Task details:
According to the review of Shirky's book, what did Coase win a Nobel Prize for studying?

Extract:
☆ ☆ ☆
In this book's well-edited pages Shirky says, "Philosophers sometimes make a distinction between difference in degree (more of the same) and difference in kind (something new)." Social Media and the Internet represent something new. He adds, "When society is changing, we want to know whether the change is good or bad, but that kind of judgment becomes meaningless with transformations this large."
Central to this book is Coase's theorem. Coase won a Nobel Prize studying the economic factors of production inside of firms, a radical departure from traditional macroeconomic focus. Coase looked at transaction costs within and between firms (Contracting, Cooperating, Control) as a key unit of economic study. What he found is that three transaction activities have historically required significant cost and energy:
3. Collective Action
The Internet makes these activities much less expensive. Shirky sees the cost of sharing plummeting to zero, creating bargains for shoppers, and new challenges and opportunities for business. The Internet is also reducing the cost of categorization, digital reproduction and distribution. All of this is creating significant disruption for newspapers, advertisers, the post office, encyclopedias, the music industry, etc.
Shirky also sees disruption for attorneys, doctors, journalists, consultants and management professionals because of the readily available knowledge on the Internet. He says, "Professional self-conception and self-defense, so valuable in ordinary times, become a disadvantage in revolutionary ones, because professionals are always concerned with threats to the profession." And further, "Novices make mistakes from a lack of experience. They overestimate user fads, see revolution everywhere, and they make this kind of error a thousand times before they learn better. In times of revolution, though, the experienced among us make the opposite mistake. When a real, once-in-a-lifetime change comes along, we are at risk of regarding it as a fad"
☆ ☆ ☆
Data excerpt:
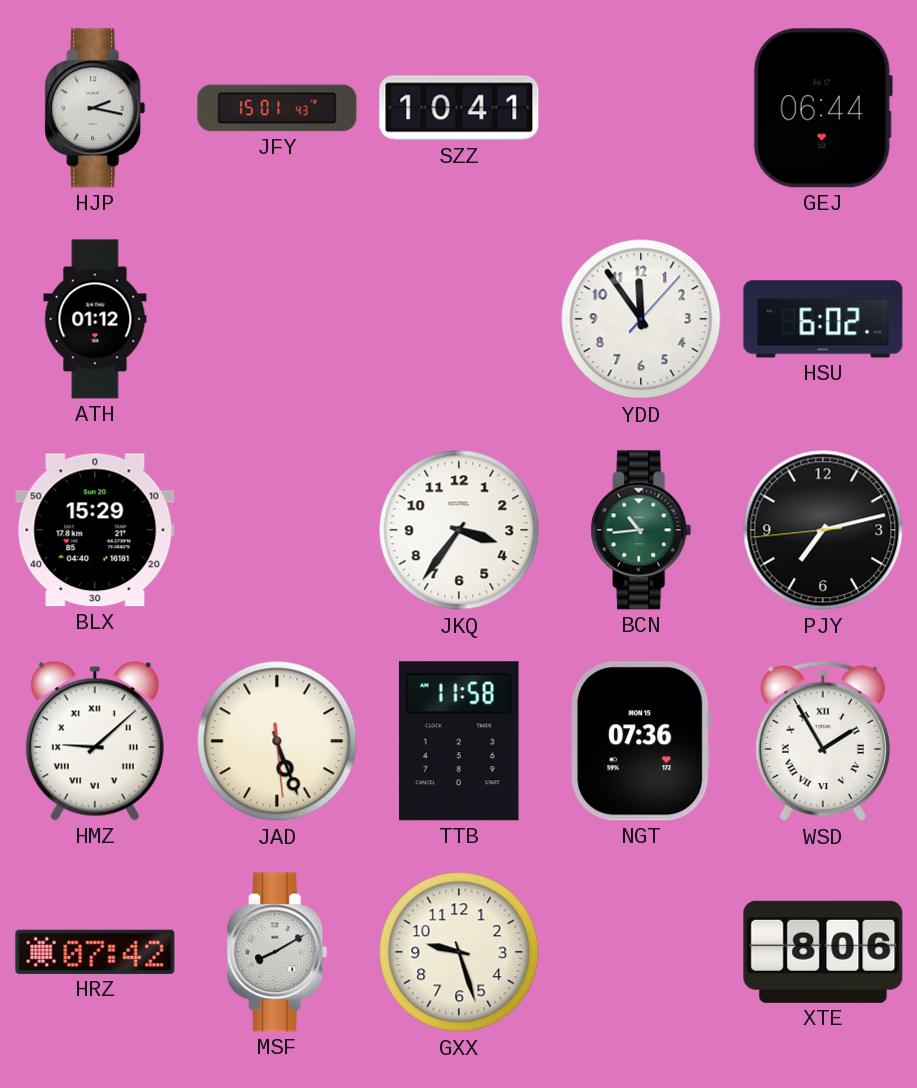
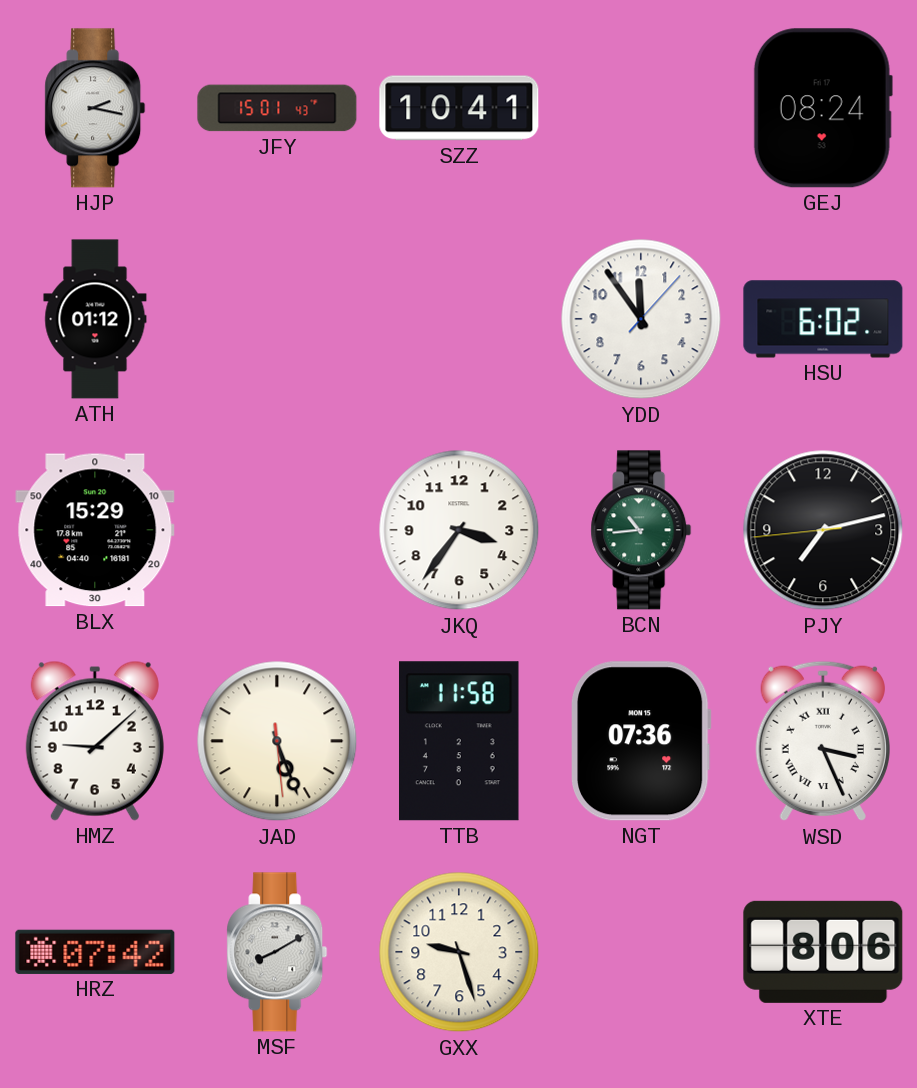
GEJ: 06:44 -> 08:24
HMZ numerals: Roman -> Arabic
WSD: 1:55 -> 3:26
☆ ☆ ☆
Full response:
The economic factors of production inside of firms.